With its mass and power requirements strictly limited, the imager lacks active thermal control systems such as radiators or heaters. Instead, the instrument is kept as isolated as possible, using a dozen MLI layers and sunscreening baffles with poorly-conducting titanium isolators attaching it to the satellite body.

The entire imager, including its base plate, is made of the same aluminium as the telescope mirrors, meaning components will expand and contract together. As a result, the thermo-mechanical deformations are further reduced.

Later this year, the Vegetation STM will be used for vibration and structural testing, both individually and in conjunction with a Proba satellite test model, with the completed flight models undergoing the same testing in 2011 to meet the mission’s mid-2012 deadline.

Focus on quality

Gulf oil slick seen by Vegetation
Gulf oil slick seen by Vegetation

“The project is proceeding on an ‘end-to-end’ basis,” explained Mr Mellab. “This means we are preparing everything, not only the space and ground segment but also the user segment – the infrastructure needed to transport the data from orbit to its end users.

“As part of this, a System Performance Simulator allows us to estimate the quality of the data delivered to users as the engineering process proceeds.

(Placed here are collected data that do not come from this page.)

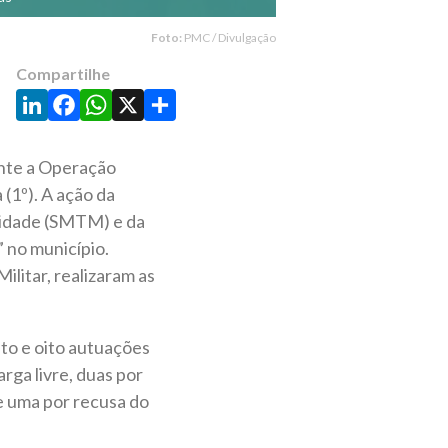
Foto:
PMC / Divulgação
Compartilhe
LinkedIn
Facebook
WhatsApp
X
Share
ante a Operação
(1º). A ação da
ilidade (SMTM) e da
 no município.
ilitar, realizaram as
to e oito autuações
rga livre, duas por
 e uma por recusa do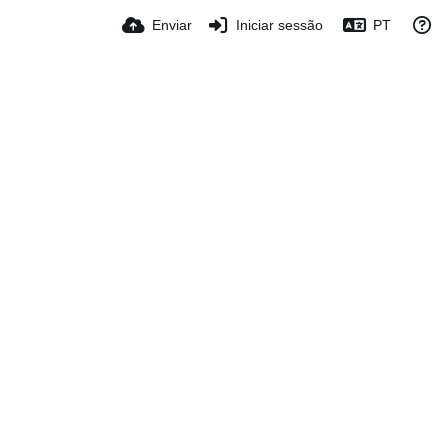
Enviar
Iniciar sessão
PT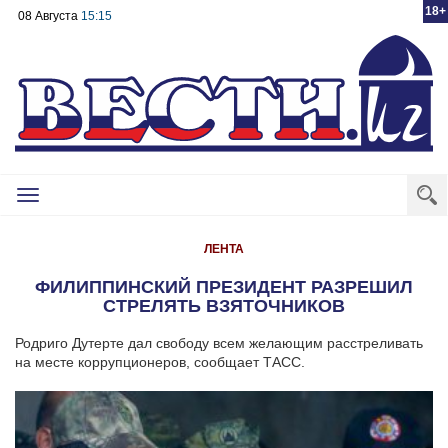
18+
08 Августа
15:15
Toggle
navigation
ЛЕНТА
ФИЛИППИНСКИЙ ПРЕЗИДЕНТ РАЗРЕШИЛ
СТРЕЛЯТЬ ВЗЯТОЧНИКОВ
Родриго Дутерте дал свободу всем желающим расстреливать
на месте коррупционеров, сообщает ТАСС.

If necessary, we can go back and retrofit the mission design to enhance quality.”

As well as QinetiQ and OIP, the Proba-V consortium includes many additional companies: Belgium-based VITO is responsible for the user segment; Spacebel is developing onboard software; Luxembourg-based Eurocomposite is working on the satellite’s mechanical structure; Canada’s NGC is contributing attitude control systems.

In addition, AMOS (BE) is producing the telescopes, XenICs (BE) is developing the infrared detector, and CSL (BE) is in charge of the calibration. DSI (DE) is developing the instrument Data Handling Unit and Thales Alenia Space (BE) is producing the Power Supply Unit of the instrument. Finally, E2V (FR) is delivering the visual detectors.